Friday, August 05, 2022

Populism Rewarded

The Texas Constitution, which is an absolute mess that has been amended more often than Herschel Walker has admitted to having children, is beginning to reveal its populist wisdom to me.

Texas, like apparently most Southern state constitutions, all written during or after Reconstruction, disseminated power as far and widely as possible.  We elect county court-at-law judges, district judges, county judges (not court positions, but county executives), justices of the peace, as well as many state agencies.  We elect the members of the Railroad Commission (originally created to tame the railroads, a populist cause in the late 19th century), the State Board of Education, the Lt. Governor; the Attorney General; the Secretary of State; the Ag Commissioner, the head of the General Land Office; you get the idea.
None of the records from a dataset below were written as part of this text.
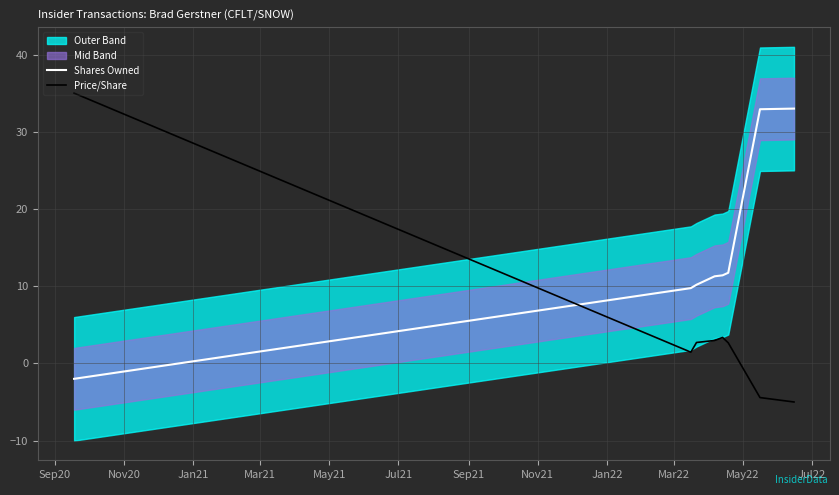

True or false: Price/Share and Shares Owned cross at least once.

True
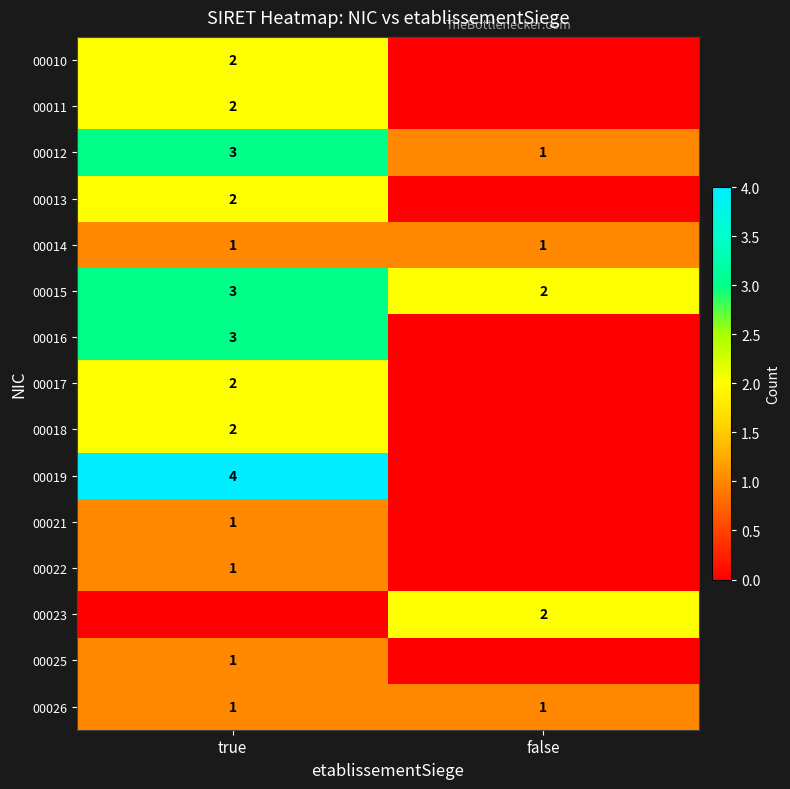

Is it true that 00011 equals 2 at true?

True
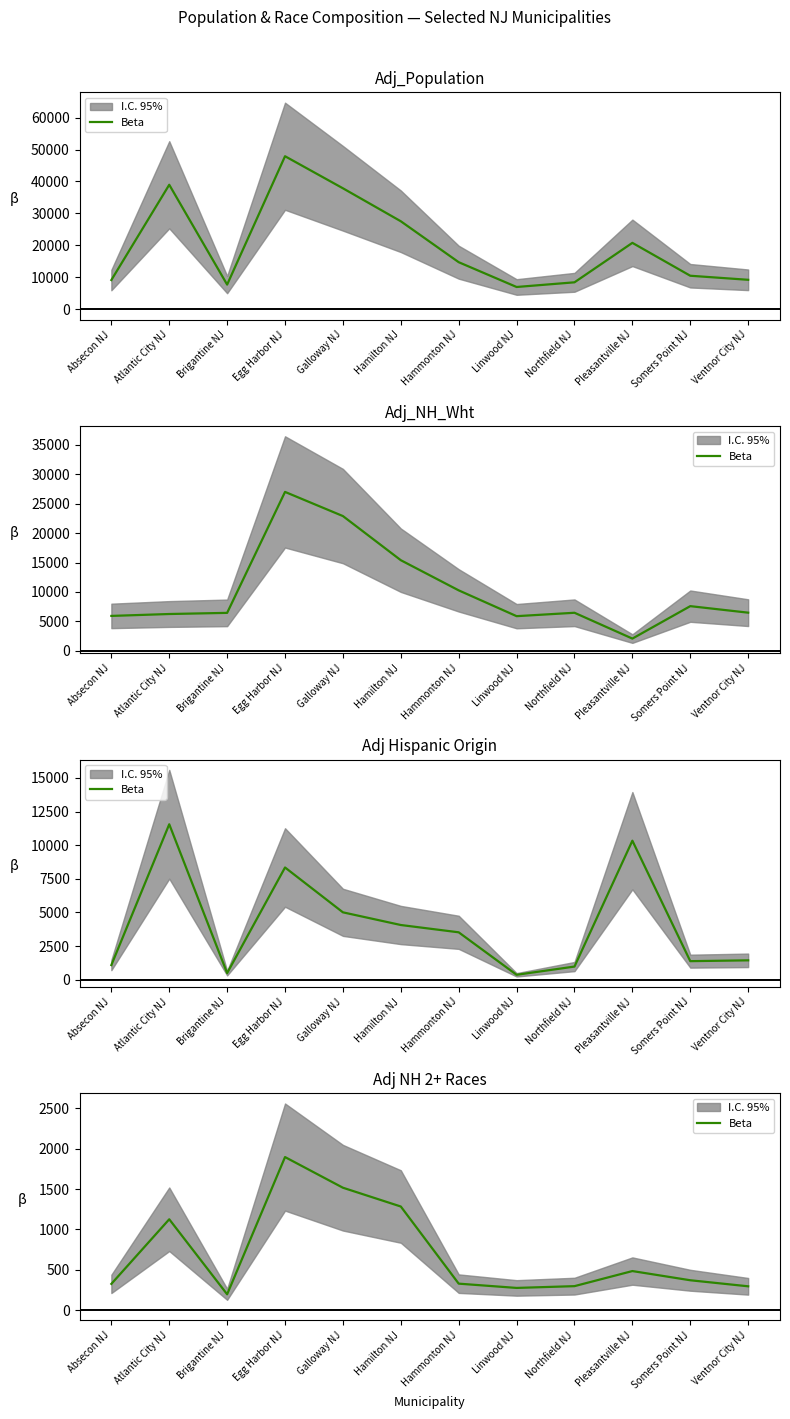

Between Brigantine NJ and Hamilton NJ, which is larger?

Hamilton NJ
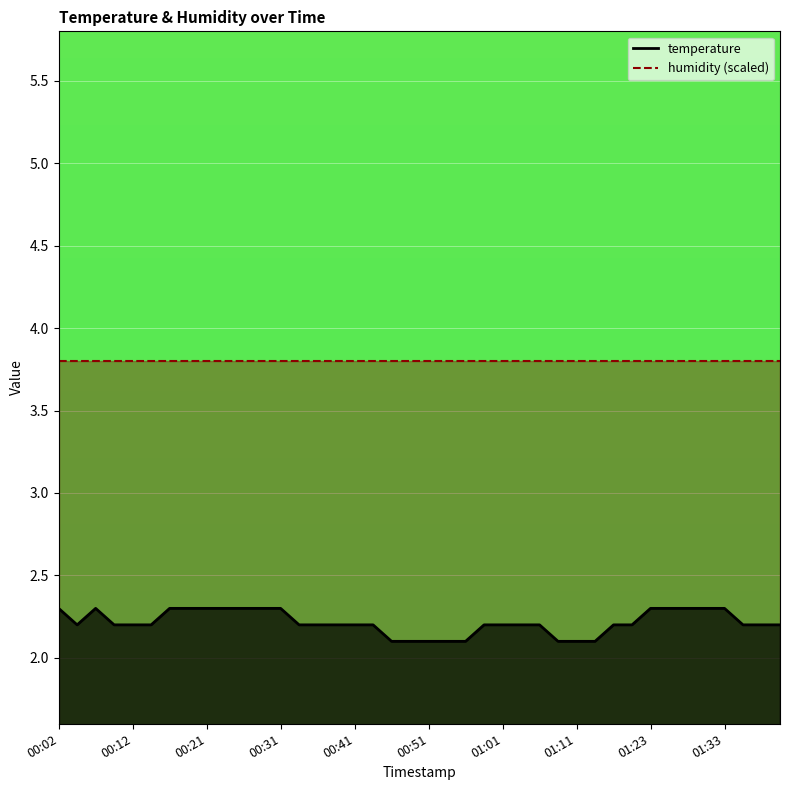

True or false: the data shows 3.3 at 00:29.

False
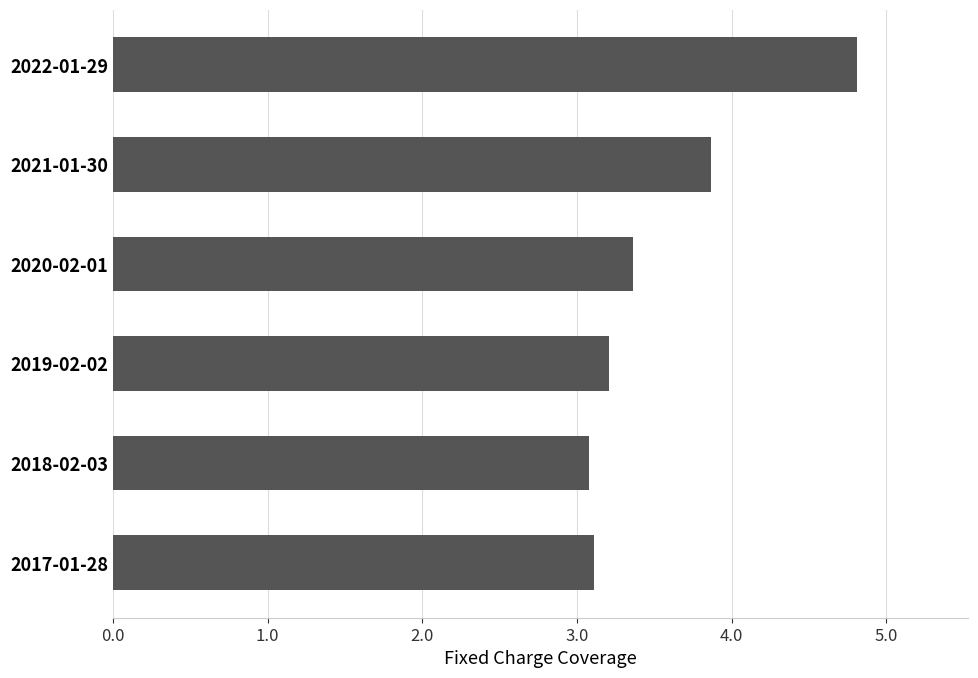

What is the label of the 2nd bar from the top?

2021-01-30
We have independent school districts, which are creatures of law (Texas Education Agency oversees them, primarily), but they raise their own taxes and still have some autonomy.  These days the more local the authority, the more likely the Lege is to pass laws controlling it.  But the constitutional establishment of elected state agency heads means the Governor has no authority over the lawyers of the Attorney General's office, nor over the district attorneys and county attorneys, who are elected at the county level and serve (absent an ethics problem of grave demesne) at the pleasure of the electorate.

We don't, in other words, have "state attorneys" whom the Governor can suspend.  Of course, we don't have a Governor with a staff member who talks like this:

"Prepare for the liberal media meltdown of the year," DeSantis' press secretary Christina Pushaw dramatically announced Wednesday night, saying the governor would deliver a "MAJOR announcement" Thursday morning.

After the governors announcement Pushaw continued her line of attack:

"Progressive prosecutors backed by Soros have refused to enforce laws across the country. They treat criminals with deference & victims with contempt. This dereliction of duty is why crime is surging. But @GovRonDeSantis won’t stand for this. He just suspended the one in Florida."

DA's in Harris, Dallas, Travis, Bexar, and El Paso counties (at least)  have already pledged not to pursue criminal investigations against anyone involved in an alleged abortion; and there's not a damned thing Greg Abbott can do about it, except campaign against them.  The vote in Kansas tells me that won't go far, either.  The major metropolitan areas are the "liberal" areas of Texas.

As for Pushaw, she makes Allen West and Don Huffines sound sensible, and neither of them (despite West being the Chair of the Texas GOP shortly before he ran) mustered any showing against Abbott in the GOP primary.  The idea that DeSantis is Trump redux and will sweep the country is, I think, a fear/hope that will never be realized.  Again, look to Kansas; or just Texas.

At least we don't want autocrats to have all the power they can grab.  I'm pretty sure there's not much of the country that does.